Maybe Hollywood is being unduly blamed, though. Philip Gowman from London Korean Links makes the interesting point that Korean remakes can be just as uninspiring as American ones: “based on A Better Tomorrow and Ring I shall make a conscious effort to avoid watching a Korean-made remake as well”. Should films, regardless of their origin or perceived brilliance, be left well alone? Should the film industry stop trying to fix what ain’t broke?
The counter argument would quote the old adage that “imitation is the highest form of flattery”. We should remember that remakes are an act of love and homage to movies that film-makers have been inspired by and are passionate about. I also can’t help thinking back to last year’s Korean Cinema forum, where top K-film-biz names spoke of the dialogue between the Korean and Hollywood film industries. The panel argued that remakes have an important part to play in the success of Korean film in the international market. They raise awareness and viewership, attract new audiences, and spark long-lasting relationships with Korean cinema (Korean practitioners including Rain and Park Chan Wook going into Hollywood is another example of this).
I am one of the many who find Oldboy to be a unique, magical and innovative movie that shouldn’t be messed with. However, I can’t deny that I am curious to see the remake.

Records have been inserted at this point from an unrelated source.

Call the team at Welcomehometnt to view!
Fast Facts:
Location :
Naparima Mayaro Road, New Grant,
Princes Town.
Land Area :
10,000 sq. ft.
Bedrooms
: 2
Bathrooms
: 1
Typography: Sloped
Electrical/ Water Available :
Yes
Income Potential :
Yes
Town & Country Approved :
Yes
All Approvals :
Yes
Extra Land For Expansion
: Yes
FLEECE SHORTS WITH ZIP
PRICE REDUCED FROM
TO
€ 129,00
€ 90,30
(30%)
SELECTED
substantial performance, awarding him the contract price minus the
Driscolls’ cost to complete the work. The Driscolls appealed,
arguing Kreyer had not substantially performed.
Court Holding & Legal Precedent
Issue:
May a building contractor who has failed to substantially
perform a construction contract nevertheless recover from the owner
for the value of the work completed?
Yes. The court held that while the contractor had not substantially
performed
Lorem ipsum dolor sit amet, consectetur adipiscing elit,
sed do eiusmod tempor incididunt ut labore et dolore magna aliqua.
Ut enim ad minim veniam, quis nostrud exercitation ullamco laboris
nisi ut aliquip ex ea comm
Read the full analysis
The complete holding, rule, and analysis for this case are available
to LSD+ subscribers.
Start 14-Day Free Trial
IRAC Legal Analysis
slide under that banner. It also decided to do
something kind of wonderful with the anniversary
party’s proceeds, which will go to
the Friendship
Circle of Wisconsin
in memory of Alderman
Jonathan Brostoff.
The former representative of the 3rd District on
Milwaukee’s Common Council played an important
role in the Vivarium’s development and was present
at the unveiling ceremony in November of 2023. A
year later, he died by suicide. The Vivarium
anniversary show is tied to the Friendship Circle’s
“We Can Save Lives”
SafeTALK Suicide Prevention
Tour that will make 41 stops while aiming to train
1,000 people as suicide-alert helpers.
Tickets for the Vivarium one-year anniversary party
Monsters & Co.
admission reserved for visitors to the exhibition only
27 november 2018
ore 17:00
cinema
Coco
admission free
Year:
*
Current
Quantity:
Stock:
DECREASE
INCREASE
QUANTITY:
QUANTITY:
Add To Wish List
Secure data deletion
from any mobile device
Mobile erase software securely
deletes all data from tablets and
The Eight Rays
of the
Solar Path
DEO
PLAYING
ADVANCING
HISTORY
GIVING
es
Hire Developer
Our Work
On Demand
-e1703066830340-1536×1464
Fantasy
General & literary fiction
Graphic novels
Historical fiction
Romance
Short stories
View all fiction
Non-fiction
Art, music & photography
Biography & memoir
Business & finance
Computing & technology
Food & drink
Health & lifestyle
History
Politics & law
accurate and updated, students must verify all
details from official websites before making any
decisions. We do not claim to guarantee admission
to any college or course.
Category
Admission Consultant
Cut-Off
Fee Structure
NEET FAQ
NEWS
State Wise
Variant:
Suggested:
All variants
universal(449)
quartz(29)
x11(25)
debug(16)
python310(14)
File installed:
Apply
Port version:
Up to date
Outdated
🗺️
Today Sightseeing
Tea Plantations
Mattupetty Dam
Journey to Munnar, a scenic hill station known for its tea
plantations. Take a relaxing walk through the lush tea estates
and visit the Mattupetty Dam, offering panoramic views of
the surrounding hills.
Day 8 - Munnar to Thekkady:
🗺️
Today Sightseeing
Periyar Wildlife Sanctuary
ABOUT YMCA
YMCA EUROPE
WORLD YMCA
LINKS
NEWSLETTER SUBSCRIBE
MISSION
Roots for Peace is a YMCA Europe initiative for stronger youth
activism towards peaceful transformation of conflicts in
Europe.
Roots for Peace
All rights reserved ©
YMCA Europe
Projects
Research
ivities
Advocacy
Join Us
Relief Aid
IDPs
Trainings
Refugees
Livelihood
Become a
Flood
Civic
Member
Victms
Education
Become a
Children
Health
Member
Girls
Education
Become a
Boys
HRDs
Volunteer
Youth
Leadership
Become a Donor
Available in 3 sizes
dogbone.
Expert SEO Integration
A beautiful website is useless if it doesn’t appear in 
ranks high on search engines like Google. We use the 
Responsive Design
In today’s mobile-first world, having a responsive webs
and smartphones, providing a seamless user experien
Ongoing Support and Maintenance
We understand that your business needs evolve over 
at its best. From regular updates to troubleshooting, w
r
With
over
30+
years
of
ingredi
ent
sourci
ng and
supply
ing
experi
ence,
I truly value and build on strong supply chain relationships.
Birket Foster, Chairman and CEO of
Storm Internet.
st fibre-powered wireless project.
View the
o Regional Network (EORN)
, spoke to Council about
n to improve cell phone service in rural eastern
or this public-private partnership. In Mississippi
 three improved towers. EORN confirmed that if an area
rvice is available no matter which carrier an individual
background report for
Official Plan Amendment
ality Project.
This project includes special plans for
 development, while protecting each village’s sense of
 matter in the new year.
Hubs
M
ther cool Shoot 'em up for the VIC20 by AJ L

It’s not even that I want to see how badly it “fails”, more that I am willing it on to retain some of the enchantment and awesomeness of the original. I am wishing that against all odds, it won’t be so “Hollywoodised” that it doesn’t mess with your mind, make you feel empowered and make you feel sick (yes, that’s how effective the original film was!) So I will endeavour to overcome my aversion to remakes, go to see Oldboy at the cinema, and hope that there is some way on earth that it can be the exception to the remake rule.